Pontificia Universidad Católica de Chile Pontificia Universidad Católica de Chile
Mavor S.P., Singleton J.S, Heuser G., Gomila R., Seymour N.M, Williams S., Arancibia G. (2022)

Sinistral shear during Middle Jurassic emplacement of the Matancilla Plutonic Complex in northern Chile (25.4° S) as evidence of oblique plate convergence during the early Andean orogeny

Revista : Journal of South American Earth Sciences
Volumen : 120
Número : 104047
Tipo de publicación : ISI Ir a publicación


Arc magmatism in a continental subduction zone facilitates rheological weakening of the rigid upper plate, and can accommodate the partitioned trench-parallel component of oblique subduction into an intra-arc shear zone. We document a shear zone at latitude 25.4° S near Taltal, Chile that was associated with intrusion of the Matancilla Plutonic Complex at ?169 Ma to evaluate intra-arc deformation and possible tectonic plate configurations during this time period. Polyphase folding of Paleozoic metasedimentary rocks is overprinted by mylonitic fabrics that are most extensive in a zone up to 1.4 km wide in the thermal aureole of the granodioritic Matancilla pluton, where contact metamorphic andalusite porphyroblasts are synkinematic with fabric development. Mylonite in metasedimentary rocks is overprinted by a ?130 Ma granodiorite (zircon U–Pb) and by ?133 Ma postkinematic monazite (U–Pb).
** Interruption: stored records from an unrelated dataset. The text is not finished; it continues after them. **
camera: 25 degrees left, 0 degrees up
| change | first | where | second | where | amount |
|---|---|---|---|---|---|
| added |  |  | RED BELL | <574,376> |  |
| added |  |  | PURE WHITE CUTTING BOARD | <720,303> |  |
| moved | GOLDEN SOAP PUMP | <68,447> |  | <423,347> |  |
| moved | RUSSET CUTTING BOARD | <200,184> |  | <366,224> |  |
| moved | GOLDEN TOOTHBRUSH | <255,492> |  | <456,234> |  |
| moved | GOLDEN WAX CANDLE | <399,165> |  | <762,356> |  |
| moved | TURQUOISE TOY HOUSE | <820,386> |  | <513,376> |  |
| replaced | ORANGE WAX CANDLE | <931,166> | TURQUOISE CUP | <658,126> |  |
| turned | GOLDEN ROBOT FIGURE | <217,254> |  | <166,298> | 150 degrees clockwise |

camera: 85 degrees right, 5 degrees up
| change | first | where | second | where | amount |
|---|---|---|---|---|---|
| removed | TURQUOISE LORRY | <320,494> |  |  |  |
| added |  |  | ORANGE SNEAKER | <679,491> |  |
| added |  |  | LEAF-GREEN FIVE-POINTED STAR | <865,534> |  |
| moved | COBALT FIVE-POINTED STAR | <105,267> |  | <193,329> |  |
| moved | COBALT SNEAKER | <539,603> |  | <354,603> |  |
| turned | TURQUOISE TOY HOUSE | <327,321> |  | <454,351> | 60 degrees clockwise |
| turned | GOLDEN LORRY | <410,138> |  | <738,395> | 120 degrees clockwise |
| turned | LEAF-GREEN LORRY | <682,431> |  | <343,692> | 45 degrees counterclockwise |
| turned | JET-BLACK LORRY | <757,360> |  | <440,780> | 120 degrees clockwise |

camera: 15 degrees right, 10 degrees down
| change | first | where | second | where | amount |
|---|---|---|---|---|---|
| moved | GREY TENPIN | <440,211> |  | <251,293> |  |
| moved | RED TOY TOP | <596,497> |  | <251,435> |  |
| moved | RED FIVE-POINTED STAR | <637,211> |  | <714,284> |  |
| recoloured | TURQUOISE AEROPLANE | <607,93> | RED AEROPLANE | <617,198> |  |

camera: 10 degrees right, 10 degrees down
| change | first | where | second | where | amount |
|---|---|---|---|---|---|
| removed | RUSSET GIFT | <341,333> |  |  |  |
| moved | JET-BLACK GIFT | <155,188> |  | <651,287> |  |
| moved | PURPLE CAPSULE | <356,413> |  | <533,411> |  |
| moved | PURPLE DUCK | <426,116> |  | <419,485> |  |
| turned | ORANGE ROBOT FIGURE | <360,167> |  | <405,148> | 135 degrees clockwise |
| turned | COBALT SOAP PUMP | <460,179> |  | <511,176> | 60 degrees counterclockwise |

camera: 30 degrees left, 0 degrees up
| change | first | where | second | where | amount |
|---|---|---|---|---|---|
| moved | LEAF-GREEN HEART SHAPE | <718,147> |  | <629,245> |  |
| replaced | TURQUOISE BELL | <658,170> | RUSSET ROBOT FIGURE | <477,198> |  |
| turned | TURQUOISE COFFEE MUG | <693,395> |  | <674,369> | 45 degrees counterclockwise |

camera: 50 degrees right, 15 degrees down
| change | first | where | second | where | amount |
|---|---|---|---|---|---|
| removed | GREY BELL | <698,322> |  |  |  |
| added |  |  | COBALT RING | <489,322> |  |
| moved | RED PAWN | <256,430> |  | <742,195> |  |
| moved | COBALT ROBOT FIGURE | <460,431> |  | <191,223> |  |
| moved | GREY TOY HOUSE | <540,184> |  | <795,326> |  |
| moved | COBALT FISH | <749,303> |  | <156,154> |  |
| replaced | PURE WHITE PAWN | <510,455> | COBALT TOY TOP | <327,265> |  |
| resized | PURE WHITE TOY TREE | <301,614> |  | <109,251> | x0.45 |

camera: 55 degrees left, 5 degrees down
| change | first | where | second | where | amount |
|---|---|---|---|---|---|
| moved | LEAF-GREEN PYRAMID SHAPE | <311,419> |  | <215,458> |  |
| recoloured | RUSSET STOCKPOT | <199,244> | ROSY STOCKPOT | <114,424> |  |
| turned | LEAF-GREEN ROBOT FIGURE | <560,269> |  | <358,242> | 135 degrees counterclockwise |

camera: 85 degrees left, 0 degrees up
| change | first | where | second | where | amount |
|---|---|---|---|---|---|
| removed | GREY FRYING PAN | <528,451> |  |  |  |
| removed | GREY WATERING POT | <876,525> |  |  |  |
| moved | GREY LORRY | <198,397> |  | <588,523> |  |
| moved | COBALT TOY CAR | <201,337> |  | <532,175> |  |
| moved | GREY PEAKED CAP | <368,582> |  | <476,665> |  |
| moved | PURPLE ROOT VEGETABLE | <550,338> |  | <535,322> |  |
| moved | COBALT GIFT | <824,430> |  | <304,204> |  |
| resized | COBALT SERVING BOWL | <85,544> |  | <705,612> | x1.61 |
Within the Jurassic Matancilla granodiorite, pervasive ductile shear occurs along the intrusive contact while centimeter-scale discrete high-strain zones throughout the pluton are associated with focused hydrothermal alteration and reaction weakening. Mylonitic foliation in the metasedimentary rocks and within the pluton strikes N- to NE and dips steeply, while stretching lineations are subhorizontal on average. Kinematic indicators record dominantly sinistral shear, though some dextral or symmetric indicators and S > L fabrics suggest a component of coaxial strain and flattening. Sinistral strike-slip kinematics in the Matancilla shear zone may indicate that Middle Jurassic convergence had sinistral obliquity that was locally partitioned into the contemporaneous magmatic arc. Sinistral-oblique convergence would require the Phoenix-Farallon spreading center to be north of ?25° S in the Middle Jurassic, providing a constraint to plate reconstructions during the early Andean orogeny.